While salespeople have long been trained to imagine themselves as the customer, researchers found that doing so actually makes them more biased and self-centered.
"Ironically, putting oneself in the customer's shoes makes managers even more likely let their own feelings get in the way," study authors Johannes D. Hattula (Imperial College London), Walter Herzog (Otto Beisheim School of Management), Darren W. Dahl (University of British Columbia), and Sven Reinecke (University of St. Gallen), wrote in the paper. "Envisioning oneself as a consumer who is making personal choices causes the manager's true personal preferences to kick in."
The latest findings came from four separate studies where marketing managers were asked to consider a particular car model from a consumer's point of view.
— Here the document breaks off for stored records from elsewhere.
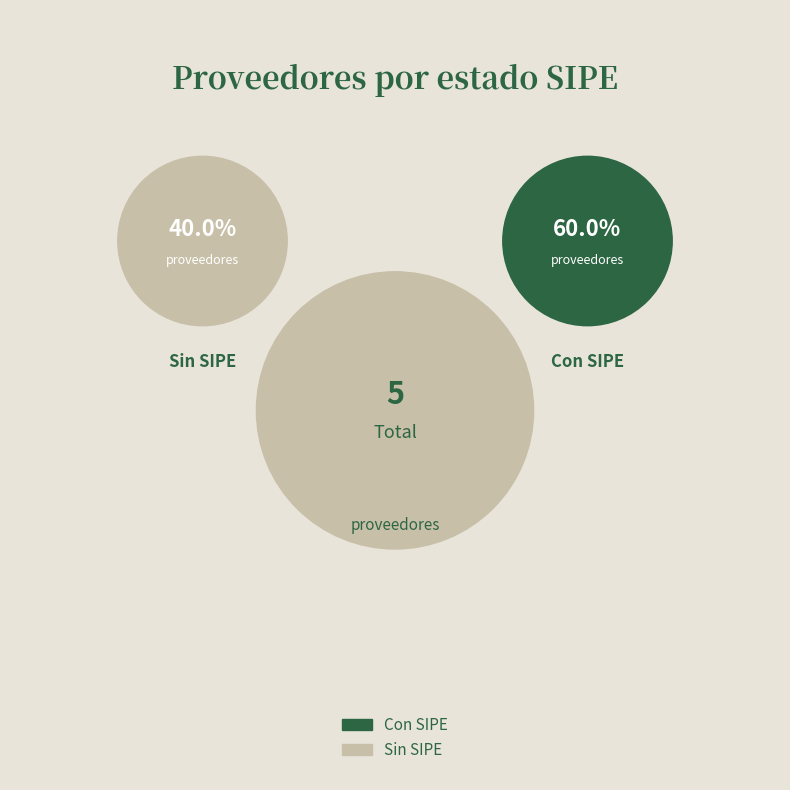

True or false: CARPINTERIA NUÑEZ accounts for 8% of the total.

False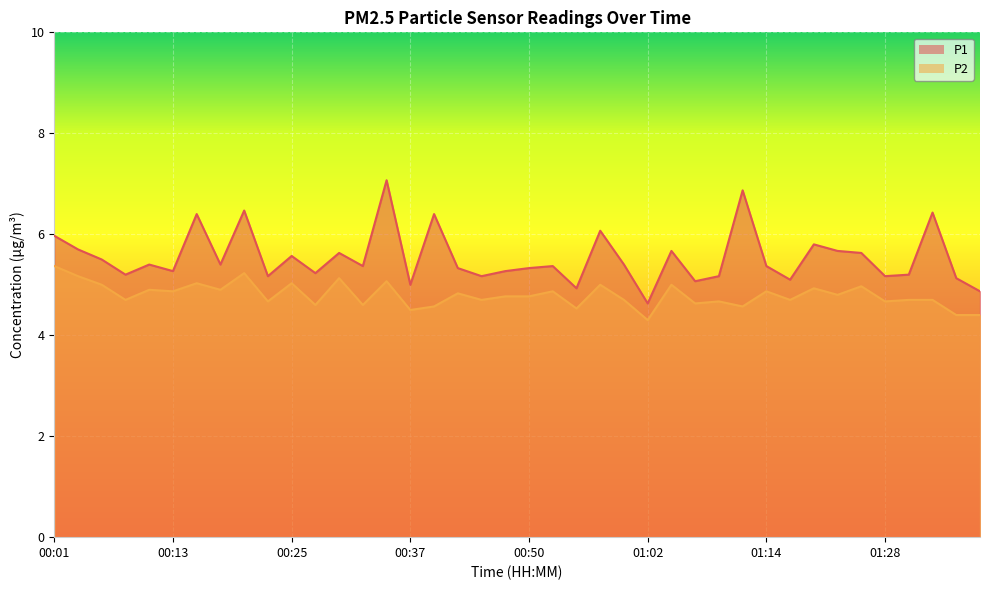

Which category has the highest value in the P1 series?

00:35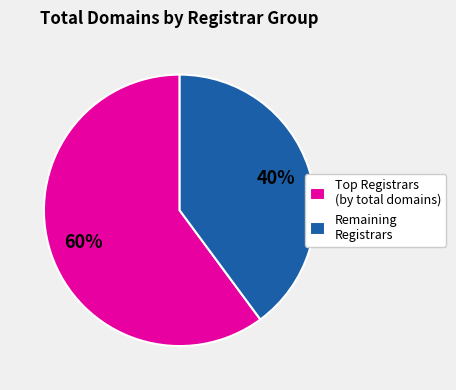

How many slices are in this pie chart?

2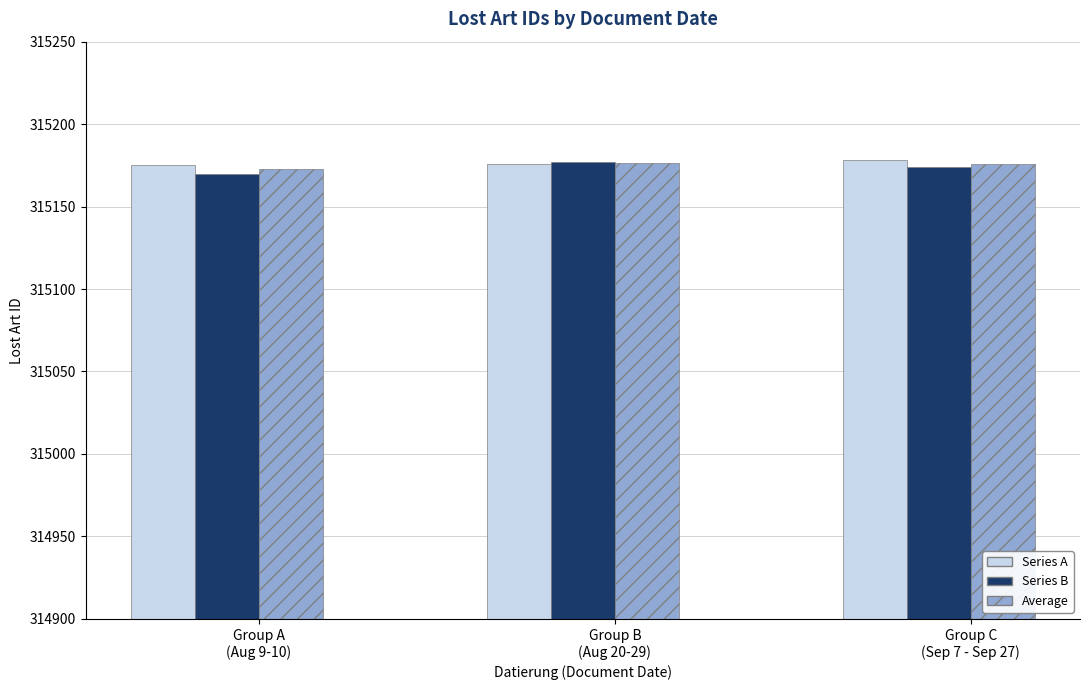

What is the sum of all Average values?

945525.0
Sales managers were significantly more likely to judge the car models from their own point of view when asked to describe how a typical consumer might feel about the model. The results were replicated in several experiments.
"Every day, marketers try to predict consumer preferences in order to develop new products, design advertisements, and make pricing decisions. Surprisingly, the long-established habit of putting themselves in the customers' place seems to make marketers even more vulnerable to letting their personal preferences interfere. The good news is that when marketers are aware of this fact, they are finally able to set aside their personal likes and dislikes and truly see things through a customer's eyes," researchers concluded.
The findings are published in the Journal of Marketing Research.